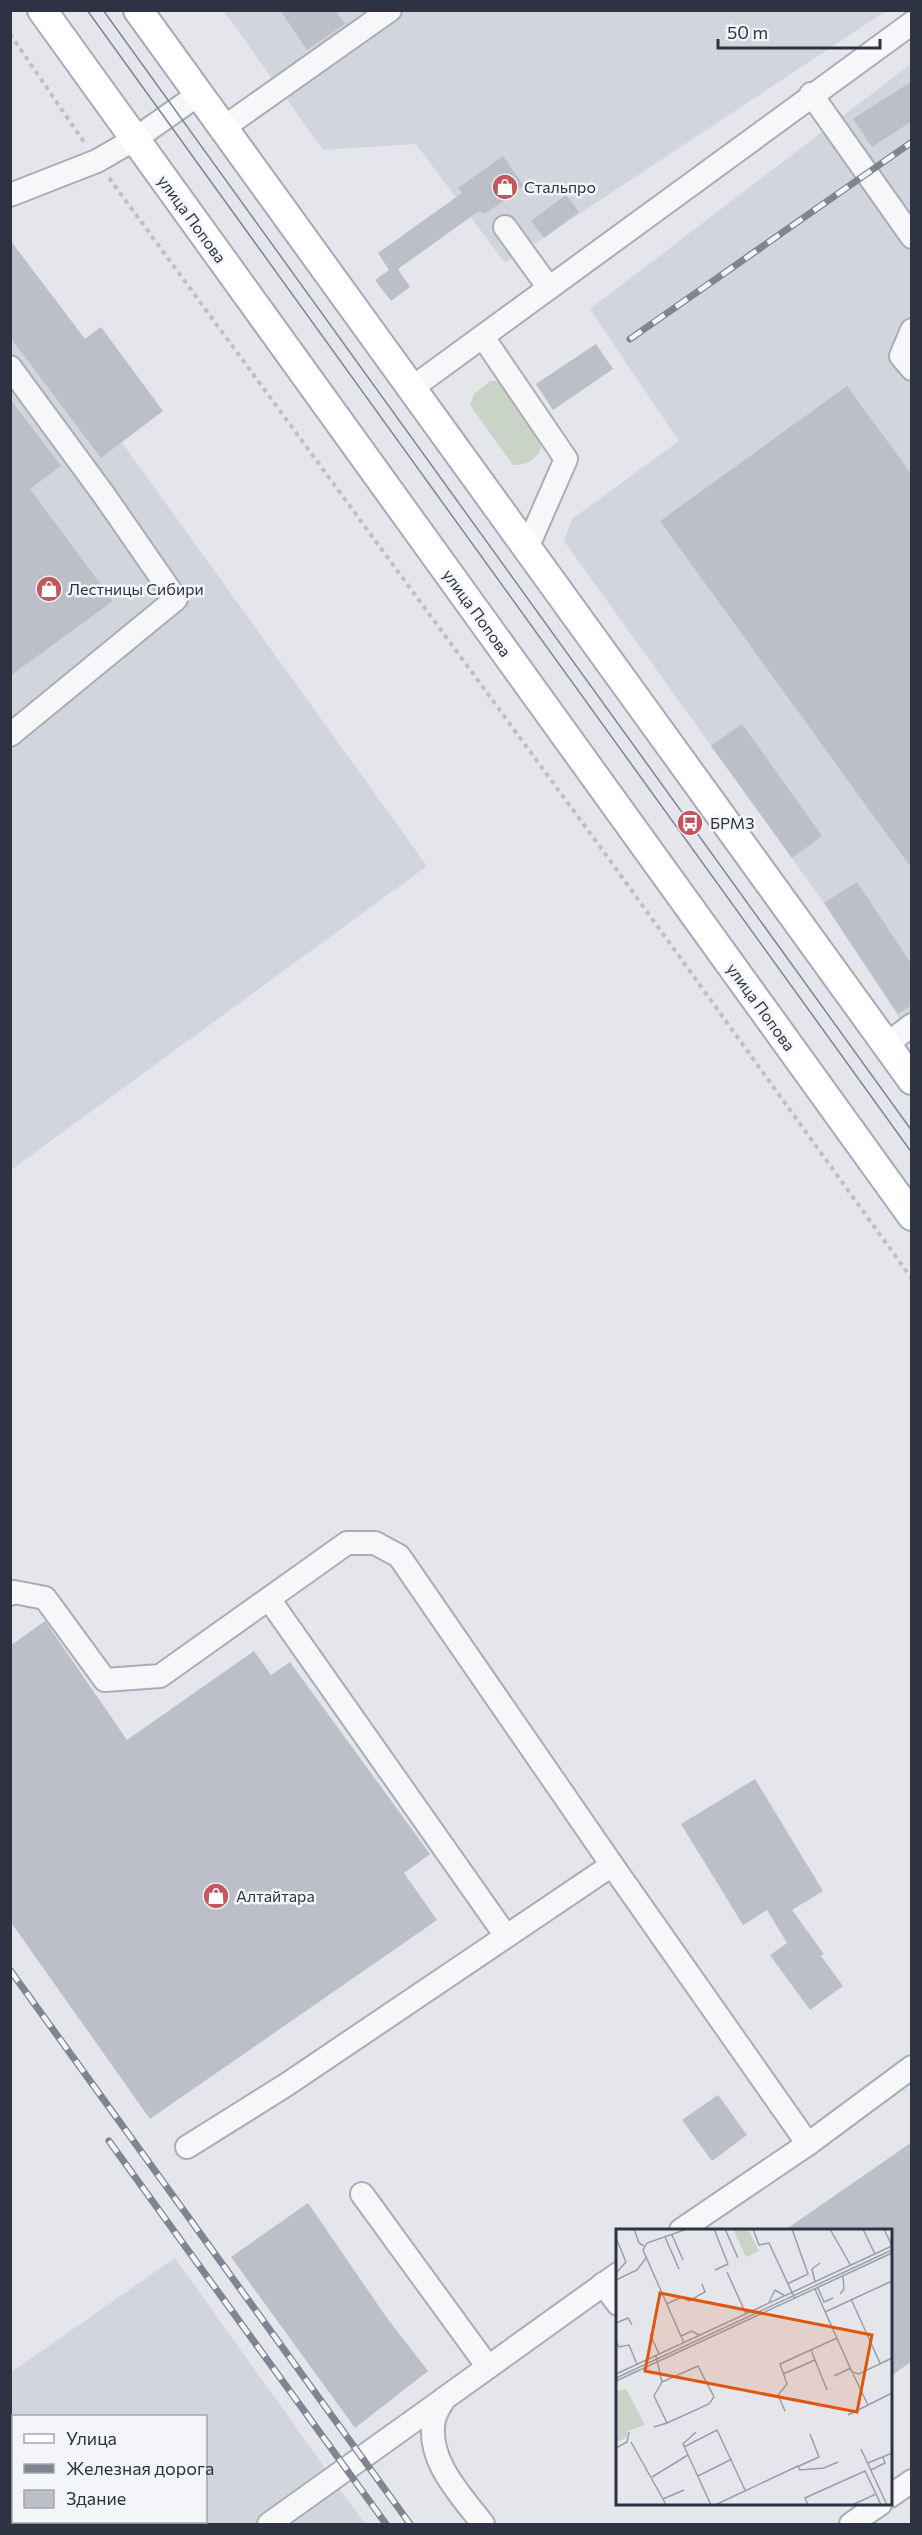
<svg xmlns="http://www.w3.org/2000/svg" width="922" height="2535" font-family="Commissioner,sans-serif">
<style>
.built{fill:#d3d5dc;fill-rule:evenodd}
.green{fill:#c9d4c6}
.building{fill:#bcbfc7}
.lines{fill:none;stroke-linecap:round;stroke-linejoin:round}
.minor-casing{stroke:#a9adb5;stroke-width:26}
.major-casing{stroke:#a5aab5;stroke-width:32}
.path{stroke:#bec0c6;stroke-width:4;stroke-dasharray:4.5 4.5;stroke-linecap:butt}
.minor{stroke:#f7f7f9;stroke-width:22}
.major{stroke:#fff;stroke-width:28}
.tram{stroke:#7f8593;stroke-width:1.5}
.rail-casing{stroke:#7f8593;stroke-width:7}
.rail{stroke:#f4f5f8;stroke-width:4.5;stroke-dasharray:14;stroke-linecap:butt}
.labels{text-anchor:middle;stroke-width:5;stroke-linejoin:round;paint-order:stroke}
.poi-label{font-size:16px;fill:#2d3342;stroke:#f4f5f8;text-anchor:start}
.street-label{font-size:16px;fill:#2d3342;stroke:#f4f5f8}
.inset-road{fill:none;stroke:#9b9ea7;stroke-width:1.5}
.view{fill:#df570f;fill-opacity:0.15;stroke:#df570f;stroke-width:3}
.inset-edge{fill:none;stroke:#2d3342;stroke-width:3}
</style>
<rect width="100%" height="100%" fill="#e4e6eb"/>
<g class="built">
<polygon points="224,11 886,11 505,263 416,144 323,150"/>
<polygon points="911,64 911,1036 824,903 564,541 572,519 679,441 590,309"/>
<polygon points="10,287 427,866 11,1170 10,1170"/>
<path d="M175,2258l190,266h-354l-1,-151zM14,2416h192v106h-192z"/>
</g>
<path class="green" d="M491,381h14l39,55c-2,18 -13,30 -31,29l-43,-60 4,-11z"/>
<g class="building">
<polygon points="280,10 335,10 345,24 307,50"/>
<polygon points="912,81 912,121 872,147 853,119"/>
<polygon points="503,156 524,186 485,214 479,211 398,269 410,287 391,301 375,280 389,270 378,253 462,193 458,188"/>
<polygon points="566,195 579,212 544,238 531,221"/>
<polygon points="10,240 85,339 101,327 163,411 101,458 10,337"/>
<polygon points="596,344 613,369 553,410 536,384"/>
<polygon points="847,386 912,475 912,869 660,521"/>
<polygon points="10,399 61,466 30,489 113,601 10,676"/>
<polygon points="742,724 822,836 792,858 711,746"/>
<polygon points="857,882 912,965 912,1005 898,1014 824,903"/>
<polygon points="45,1621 127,1740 254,1651 271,1675 290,1662 430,1854 404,1873 437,1920 150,2119 10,1921 10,1646"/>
<polygon points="755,1779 823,1891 792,1910 824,1954 821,1956 843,1986 810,2010 770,1955 787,1943 767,1910 743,1925 681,1824"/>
<polygon points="718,2095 747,2135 712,2161 682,2120"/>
<polygon points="912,2142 912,2361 891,2376 891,2230 785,2230"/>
<polygon points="308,2203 387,2318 428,2371 355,2428 231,2257"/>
</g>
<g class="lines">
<g class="minor-casing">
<g id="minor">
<polyline points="811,94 912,237"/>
<polyline points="223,128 390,10"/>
<polyline points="10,195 97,161 135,139 199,94"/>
<polyline points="505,227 549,288"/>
<polyline points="912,330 901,356 912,369"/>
<polyline points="483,337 566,459 527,548"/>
<polyline points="10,367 104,495 176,599 10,735"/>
<polyline points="412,388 912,23"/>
<polyline points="886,1045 912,1025"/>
<polyline points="10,1594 14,1592 45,1598 105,1680 160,1676 347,1543 375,1543 399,1556 612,1865 808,2144"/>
<polyline points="269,1599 506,1936"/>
<polyline points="187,2147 286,2085 612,1865"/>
<polyline points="362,2194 488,2367"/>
<polyline points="681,2230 808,2144 912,2067"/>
<polyline points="603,2284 618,2304"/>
<polyline points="890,2496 912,2481"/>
<polyline points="269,2524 444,2399"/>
<path d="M483,2524c-23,-30 -57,-64 -49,-105 2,-7 7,-15 11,-21l173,-124"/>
<polyline points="851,2524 880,2504"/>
</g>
</g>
<g class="major-casing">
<g id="major">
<polyline points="42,10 912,1216"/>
<polyline points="138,10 912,1080"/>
</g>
</g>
<g class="path">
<polyline points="10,34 86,145"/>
<polyline points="109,178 601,848 912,1279"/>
</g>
<use href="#minor" class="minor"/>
<use href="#major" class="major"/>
<g class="tram">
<polyline points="87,10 912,1153"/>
<polyline points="103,10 912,1131"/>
</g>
<g class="rail-casing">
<g id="rail">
<polyline points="630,339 912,142"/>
<polyline points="10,1970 410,2524"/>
<polyline points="109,2141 386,2524"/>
</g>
</g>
<use href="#rail" class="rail"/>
</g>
<defs>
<g id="shop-disc" transform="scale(1.35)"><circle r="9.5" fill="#c25760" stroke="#f4f5f8"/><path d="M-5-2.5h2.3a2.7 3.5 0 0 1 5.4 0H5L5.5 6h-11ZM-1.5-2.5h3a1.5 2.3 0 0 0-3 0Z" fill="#fff"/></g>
<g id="bus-disc" transform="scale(1.35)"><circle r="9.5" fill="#c25760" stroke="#f4f5f8"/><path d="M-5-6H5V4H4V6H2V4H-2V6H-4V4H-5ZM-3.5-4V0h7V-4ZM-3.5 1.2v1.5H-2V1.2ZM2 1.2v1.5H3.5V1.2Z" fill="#fff"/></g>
</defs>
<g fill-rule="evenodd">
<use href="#shop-disc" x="505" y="187"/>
<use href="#shop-disc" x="49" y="589"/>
<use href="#bus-disc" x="690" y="823"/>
<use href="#shop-disc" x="216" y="1896"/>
</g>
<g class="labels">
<g class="poi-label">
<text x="524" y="193">Стальпро</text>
<text x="68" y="595">Лестницы Сибири</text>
<text x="710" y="829">БРМЗ</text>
<text x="236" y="1902">Алтайтара</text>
</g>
<g class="street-label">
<text transform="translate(192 219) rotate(54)" y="6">улица Попова</text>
<text transform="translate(477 613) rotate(54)" y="6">улица Попова</text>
<text transform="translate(761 1007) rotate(54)" y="6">улица Попова</text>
</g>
</g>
<g transform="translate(616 2229)">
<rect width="276" height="276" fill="#e4e6eb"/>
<path d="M117,0h15l11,22 -13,6zM10,160l19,36 -17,6 -2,7 -10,4v-51z" fill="#c9d4c6"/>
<path class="inset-road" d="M18,0l5,14 5,3M98,0l14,35 -13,6M109,0l13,29M137,0l6,16 10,-2 26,56M214,0l21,37M247,0l12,25M268,0l8,17M56,6l11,25M49,8l14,32M0,9l10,24 -10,11M111,43l19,42M0,51l21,-10 9,-12M199,53l-3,-13 8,-6M171,55l21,-10 -16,-45M202,59l6,14 9,-4M199,60l37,83 7,2 33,-16M224,65l4,-5 -1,-13M235,70l29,64M153,73l6,-12 10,6M50,75l16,-7 7,4 16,-9 -3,-8M209,83l67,-31M0,94l12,-5 4,7M34,105l9,20M65,107l11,-5 7,4M0,112l3,6 10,-2 8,19M68,114l-41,-93 4,-7 40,-14M195,121l16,40M0,145l276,-128M167,145l32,-14M237,145l15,31M218,147l17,-8M0,149l276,-128M0,152l276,-128M46,153l36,-16 16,31 -5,7 -42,19M169,182l-7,-16 9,-11 -7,-20 57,-26M232,186l44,-22M38,198l13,-4 -13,-27 8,-14 -6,-26M80,203l-13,12 28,61M15,213l32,57M68,218l33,-17 28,60M0,219l11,-6 2,-10M245,220l26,56M252,234l24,-10M183,237l20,-9 -9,-23M255,241l14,-7 -2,-6M82,247l34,-17M36,248l36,-22M50,276l-3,-6 21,-9M99,276l83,-39 2,4 24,-2 14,-6M192,276l-3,-7 60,-27 11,23M236,276l24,-11 5,11"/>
<path class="view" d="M44,64l212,42 -15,77 -212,-41z"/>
<rect width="276" height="276" class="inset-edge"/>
</g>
<rect width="922" height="2535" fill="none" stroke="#2d3342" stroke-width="24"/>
<rect x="12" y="2415" width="195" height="108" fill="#f4f5f8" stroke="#a4a7af" stroke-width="1.5"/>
<rect x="24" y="2434" width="30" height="9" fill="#ffffff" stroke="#a4a7af" stroke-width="1.5"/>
<text x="66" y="2445" font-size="18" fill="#2d3342">Улица</text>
<rect x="24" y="2464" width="30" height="9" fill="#7f8593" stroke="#a4a7af" stroke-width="1.5"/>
<text x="66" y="2475" font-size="18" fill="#2d3342">Железная дорога</text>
<rect x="24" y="2490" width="30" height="18" fill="#bcbfc7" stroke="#a4a7af" stroke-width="1.5"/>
<text x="66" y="2505" font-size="18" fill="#2d3342">Здание</text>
<path d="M718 39v9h162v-9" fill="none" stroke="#2d3342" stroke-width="3"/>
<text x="727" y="39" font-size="18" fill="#2d3342" stroke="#f4f5f8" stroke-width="4.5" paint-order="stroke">50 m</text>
</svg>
-------
▶ _Exercise directions_
What lines of the listing above hold "round"? Copy all of them.

▶ _Answer to this problem_
.lines{fill:none;stroke-linecap:round;stroke-linejoin:round}
.labels{text-anchor:middle;stroke-width:5;stroke-linejoin:round;paint-order:stroke}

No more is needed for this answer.